WORK TO BE COMPLETED
An exact copy of all entries is the expected answer.

START PROVIDED INFORMATION

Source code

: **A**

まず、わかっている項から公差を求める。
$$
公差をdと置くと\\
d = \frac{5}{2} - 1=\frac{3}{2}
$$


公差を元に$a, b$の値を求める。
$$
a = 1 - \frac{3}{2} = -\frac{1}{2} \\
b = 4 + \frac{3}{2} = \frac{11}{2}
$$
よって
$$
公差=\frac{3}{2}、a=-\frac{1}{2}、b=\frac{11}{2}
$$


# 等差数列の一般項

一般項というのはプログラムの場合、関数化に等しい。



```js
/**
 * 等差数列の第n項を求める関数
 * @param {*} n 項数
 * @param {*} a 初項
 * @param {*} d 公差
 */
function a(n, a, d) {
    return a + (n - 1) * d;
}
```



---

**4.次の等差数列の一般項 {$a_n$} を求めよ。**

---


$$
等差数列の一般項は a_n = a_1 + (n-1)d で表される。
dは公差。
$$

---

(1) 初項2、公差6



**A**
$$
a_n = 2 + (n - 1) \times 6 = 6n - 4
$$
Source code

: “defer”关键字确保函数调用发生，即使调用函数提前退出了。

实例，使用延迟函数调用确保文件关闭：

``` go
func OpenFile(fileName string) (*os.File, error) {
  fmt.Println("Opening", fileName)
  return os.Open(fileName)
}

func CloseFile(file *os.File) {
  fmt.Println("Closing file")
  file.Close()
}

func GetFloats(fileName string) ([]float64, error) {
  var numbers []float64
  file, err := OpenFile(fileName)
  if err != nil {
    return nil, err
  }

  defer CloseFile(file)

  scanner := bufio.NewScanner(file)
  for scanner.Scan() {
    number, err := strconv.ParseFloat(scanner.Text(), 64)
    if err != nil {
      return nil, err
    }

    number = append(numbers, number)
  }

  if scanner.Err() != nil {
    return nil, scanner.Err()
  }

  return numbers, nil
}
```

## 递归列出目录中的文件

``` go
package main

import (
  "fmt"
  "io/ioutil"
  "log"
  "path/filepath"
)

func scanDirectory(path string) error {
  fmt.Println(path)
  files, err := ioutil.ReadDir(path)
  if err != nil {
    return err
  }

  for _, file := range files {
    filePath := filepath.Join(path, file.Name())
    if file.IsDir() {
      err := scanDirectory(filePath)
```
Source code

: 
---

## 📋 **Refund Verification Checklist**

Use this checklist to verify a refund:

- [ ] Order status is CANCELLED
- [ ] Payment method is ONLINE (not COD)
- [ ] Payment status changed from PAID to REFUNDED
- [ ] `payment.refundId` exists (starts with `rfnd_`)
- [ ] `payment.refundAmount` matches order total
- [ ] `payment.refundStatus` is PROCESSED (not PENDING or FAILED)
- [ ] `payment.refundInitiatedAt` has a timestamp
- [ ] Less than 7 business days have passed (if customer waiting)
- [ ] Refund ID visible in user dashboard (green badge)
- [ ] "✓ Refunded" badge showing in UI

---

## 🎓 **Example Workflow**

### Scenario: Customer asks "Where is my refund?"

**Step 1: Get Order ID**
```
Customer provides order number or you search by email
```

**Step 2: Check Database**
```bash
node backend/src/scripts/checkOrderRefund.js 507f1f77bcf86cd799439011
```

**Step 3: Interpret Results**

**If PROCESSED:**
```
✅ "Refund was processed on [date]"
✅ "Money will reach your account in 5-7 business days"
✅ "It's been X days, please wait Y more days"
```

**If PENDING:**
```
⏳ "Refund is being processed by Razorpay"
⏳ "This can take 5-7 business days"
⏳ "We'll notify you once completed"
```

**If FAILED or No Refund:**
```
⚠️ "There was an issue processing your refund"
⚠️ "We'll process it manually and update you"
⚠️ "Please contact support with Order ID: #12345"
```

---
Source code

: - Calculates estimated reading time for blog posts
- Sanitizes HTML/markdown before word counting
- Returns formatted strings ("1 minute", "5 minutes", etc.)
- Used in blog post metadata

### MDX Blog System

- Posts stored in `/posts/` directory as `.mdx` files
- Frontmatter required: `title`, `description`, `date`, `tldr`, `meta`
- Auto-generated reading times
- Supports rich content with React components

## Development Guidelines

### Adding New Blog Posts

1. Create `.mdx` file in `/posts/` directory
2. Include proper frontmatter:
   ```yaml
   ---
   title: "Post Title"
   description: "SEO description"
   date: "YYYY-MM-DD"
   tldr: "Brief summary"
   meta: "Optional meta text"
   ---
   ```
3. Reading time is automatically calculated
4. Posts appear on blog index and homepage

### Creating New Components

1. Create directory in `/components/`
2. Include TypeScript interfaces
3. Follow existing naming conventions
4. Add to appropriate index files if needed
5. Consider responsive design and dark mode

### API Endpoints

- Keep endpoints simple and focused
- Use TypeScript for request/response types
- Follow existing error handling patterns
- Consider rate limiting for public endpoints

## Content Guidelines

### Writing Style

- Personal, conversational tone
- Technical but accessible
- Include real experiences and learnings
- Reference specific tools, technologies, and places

END PROVIDED INFORMATION

SOLUTION TO THIS PROBLEM
Source code

: **A**

まず、わかっている項から公差を求める。
$$
公差をdと置くと\\
d = \frac{5}{2} - 1=\frac{3}{2}
$$


公差を元に$a, b$の値を求める。
$$
a = 1 - \frac{3}{2} = -\frac{1}{2} \\
b = 4 + \frac{3}{2} = \frac{11}{2}
$$
よって
$$
公差=\frac{3}{2}、a=-\frac{1}{2}、b=\frac{11}{2}
$$


# 等差数列の一般項

一般項というのはプログラムの場合、関数化に等しい。



```js
/**
 * 等差数列の第n項を求める関数
 * @param {*} n 項数
 * @param {*} a 初項
 * @param {*} d 公差
 */
function a(n, a, d) {
    return a + (n - 1) * d;
}
```



---

**4.次の等差数列の一般項 {$a_n$} を求めよ。**

---


$$
等差数列の一般項は a_n = a_1 + (n-1)d で表される。
dは公差。
$$

---

(1) 初項2、公差6



**A**
$$
a_n = 2 + (n - 1) \times 6 = 6n - 4
$$
Source code

: “defer”关键字确保函数调用发生，即使调用函数提前退出了。

实例，使用延迟函数调用确保文件关闭：

``` go
func OpenFile(fileName string) (*os.File, error) {
  fmt.Println("Opening", fileName)
  return os.Open(fileName)
}

func CloseFile(file *os.File) {
  fmt.Println("Closing file")
  file.Close()
}

func GetFloats(fileName string) ([]float64, error) {
  var numbers []float64
  file, err := OpenFile(fileName)
  if err != nil {
    return nil, err
  }

  defer CloseFile(file)

  scanner := bufio.NewScanner(file)
  for scanner.Scan() {
    number, err := strconv.ParseFloat(scanner.Text(), 64)
    if err != nil {
      return nil, err
    }

    number = append(numbers, number)
  }

  if scanner.Err() != nil {
    return nil, scanner.Err()
  }

  return numbers, nil
}
```

## 递归列出目录中的文件

``` go
package main

import (
  "fmt"
  "io/ioutil"
  "log"
  "path/filepath"
)

func scanDirectory(path string) error {
  fmt.Println(path)
  files, err := ioutil.ReadDir(path)
  if err != nil {
    return err
  }

  for _, file := range files {
    filePath := filepath.Join(path, file.Name())
    if file.IsDir() {
      err := scanDirectory(filePath)
```
Source code

: 
---

## 📋 **Refund Verification Checklist**

Use this checklist to verify a refund:

- [ ] Order status is CANCELLED
- [ ] Payment method is ONLINE (not COD)
- [ ] Payment status changed from PAID to REFUNDED
- [ ] `payment.refundId` exists (starts with `rfnd_`)
- [ ] `payment.refundAmount` matches order total
- [ ] `payment.refundStatus` is PROCESSED (not PENDING or FAILED)
- [ ] `payment.refundInitiatedAt` has a timestamp
- [ ] Less than 7 business days have passed (if customer waiting)
- [ ] Refund ID visible in user dashboard (green badge)
- [ ] "✓ Refunded" badge showing in UI

---

## 🎓 **Example Workflow**

### Scenario: Customer asks "Where is my refund?"

**Step 1: Get Order ID**
```
Customer provides order number or you search by email
```

**Step 2: Check Database**
```bash
node backend/src/scripts/checkOrderRefund.js 507f1f77bcf86cd799439011
```

**Step 3: Interpret Results**

**If PROCESSED:**
```
✅ "Refund was processed on [date]"
✅ "Money will reach your account in 5-7 business days"
✅ "It's been X days, please wait Y more days"
```

**If PENDING:**
```
⏳ "Refund is being processed by Razorpay"
⏳ "This can take 5-7 business days"
⏳ "We'll notify you once completed"
```

**If FAILED or No Refund:**
```
⚠️ "There was an issue processing your refund"
⚠️ "We'll process it manually and update you"
⚠️ "Please contact support with Order ID: #12345"
```

---
Source code

: - Calculates estimated reading time for blog posts
- Sanitizes HTML/markdown before word counting
- Returns formatted strings ("1 minute", "5 minutes", etc.)
- Used in blog post metadata

### MDX Blog System

- Posts stored in `/posts/` directory as `.mdx` files
- Frontmatter required: `title`, `description`, `date`, `tldr`, `meta`
- Auto-generated reading times
- Supports rich content with React components

## Development Guidelines

### Adding New Blog Posts

1. Create `.mdx` file in `/posts/` directory
2. Include proper frontmatter:
   ```yaml
   ---
   title: "Post Title"
   description: "SEO description"
   date: "YYYY-MM-DD"
   tldr: "Brief summary"
   meta: "Optional meta text"
   ---
   ```
3. Reading time is automatically calculated
4. Posts appear on blog index and homepage

### Creating New Components

1. Create directory in `/components/`
2. Include TypeScript interfaces
3. Follow existing naming conventions
4. Add to appropriate index files if needed
5. Consider responsive design and dark mode

### API Endpoints

- Keep endpoints simple and focused
- Use TypeScript for request/response types
- Follow existing error handling patterns
- Consider rate limiting for public endpoints

## Content Guidelines

### Writing Style

- Personal, conversational tone
- Technical but accessible
- Include real experiences and learnings
- Reference specific tools, technologies, and places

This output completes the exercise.